■ What you have to do
Write out the records again, swapping each "Example" for "Item" and leaving everything else unchanged.

■ Given data
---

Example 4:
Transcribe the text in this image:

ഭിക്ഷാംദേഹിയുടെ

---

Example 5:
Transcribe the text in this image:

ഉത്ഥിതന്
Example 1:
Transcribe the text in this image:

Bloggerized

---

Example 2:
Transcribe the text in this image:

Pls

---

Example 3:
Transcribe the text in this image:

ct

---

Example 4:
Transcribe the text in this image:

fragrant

■ Response for this exercise
---

Item 4:
Transcribe the text in this image:

ഭിക്ഷാംദേഹിയുടെ

---

Item 5:
Transcribe the text in this image:

ഉത്ഥിതന്
Item 1:
Transcribe the text in this image:

Bloggerized

---

Item 2:
Transcribe the text in this image:

Pls

---

Item 3:
Transcribe the text in this image:

ct

---

Item 4:
Transcribe the text in this image:

fragrant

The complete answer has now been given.